Face à ces mécanismes, des tentatives de correction ont émergé. L’écriture inclusive — les étudiant·e·s, le pronom « illes » utilisé en français inclusif pour désigner des groupes mixtes ou des personnes non binaires — cherche à rendre les femmes visibles dans la langue, avec une ambition à la fois symbolique et politique. Elle a été largement freinée par le gouvernement dès 2021, interdite dans les textes officiels, ce qui dit beaucoup sur la charge idéologique que porte toute réforme linguistique. La féminisation des noms de métiers, encouragée depuis la circulaire Jospin de 1998, progresse en revanche de manière plus consensuelle : une chercheuse, une générale, une commandante, une rectrice s’installent progressivement dans l’usage.

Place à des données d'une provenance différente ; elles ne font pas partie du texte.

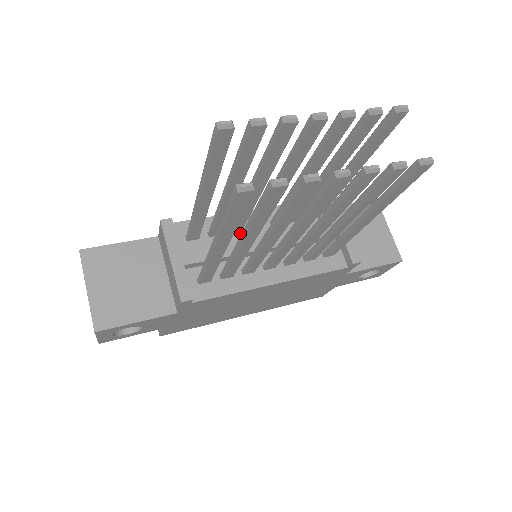
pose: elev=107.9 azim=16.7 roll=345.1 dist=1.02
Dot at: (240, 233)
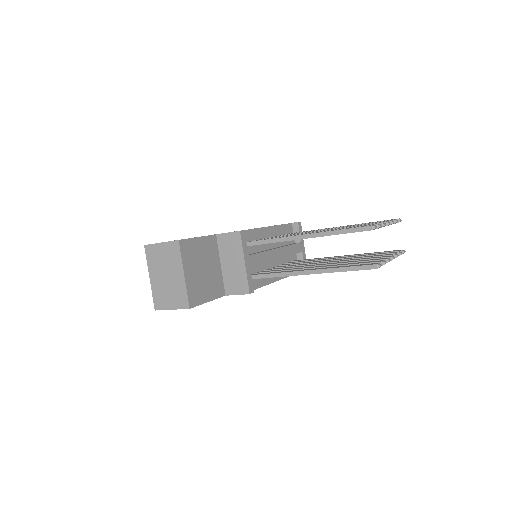
Dot at: occluded
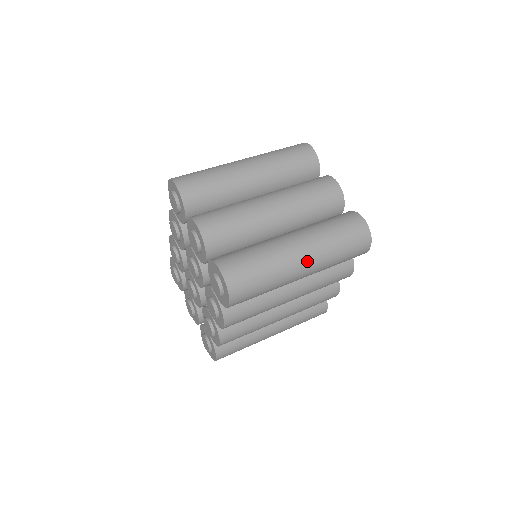
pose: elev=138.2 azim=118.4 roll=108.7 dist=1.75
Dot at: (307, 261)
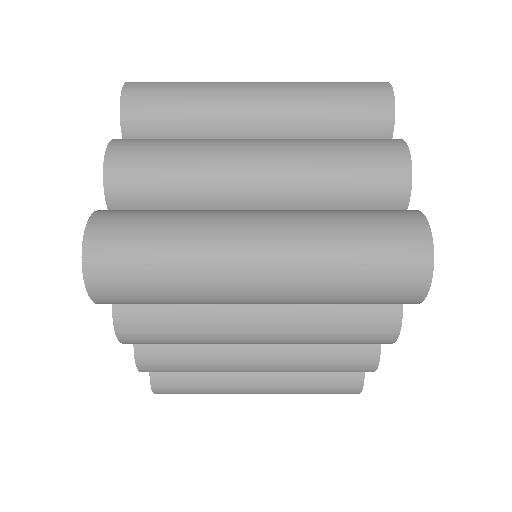
Dot at: (264, 269)
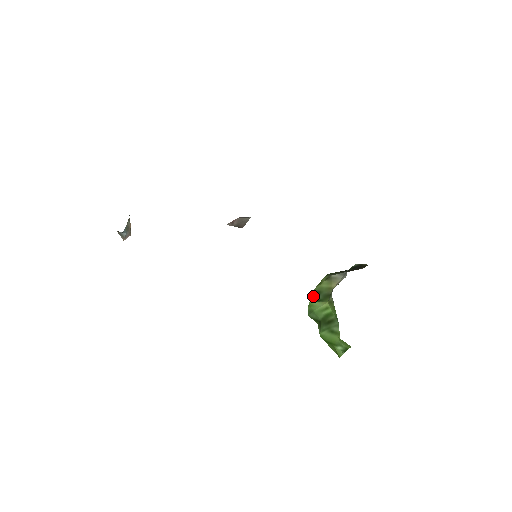
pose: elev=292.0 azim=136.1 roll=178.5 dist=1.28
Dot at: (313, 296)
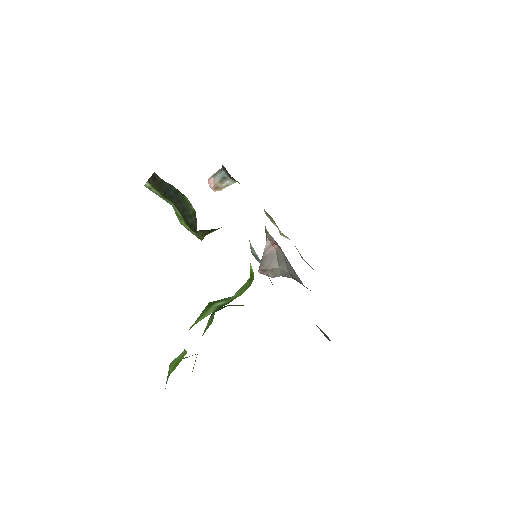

Ce que mes élèves avaient perçu dans leur manuel scolaire, cette hiérarchie silencieuse, ce masculin qui va de soi, commence, très lentement, à être nommé. Et nommer, c’est déjà identifier le phénomène pour une éventuelle refonte.
Car c’est là tout l’enjeu. La langue n’enregistre pas passivement le réel : elle le construit, le légitime, le reconduit. Changer la langue, c’est proposer de changer le regard d’une société sur elle-même — et c’est précisément pourquoi cette entreprise rencontre une résistance aussi farouche. Wittgenstein l’avait formulé avec une précision qui n’a pas vieilli : « Les limites de ma langue sont les limites de mon monde. » Ce que mes élèves ont découvert ce jour-là en feuilletant un simple manuel, c’est que ces limites ne sont pas naturelles. Elles ont été tracées. Et ce qui a été tracé peut être redessiné.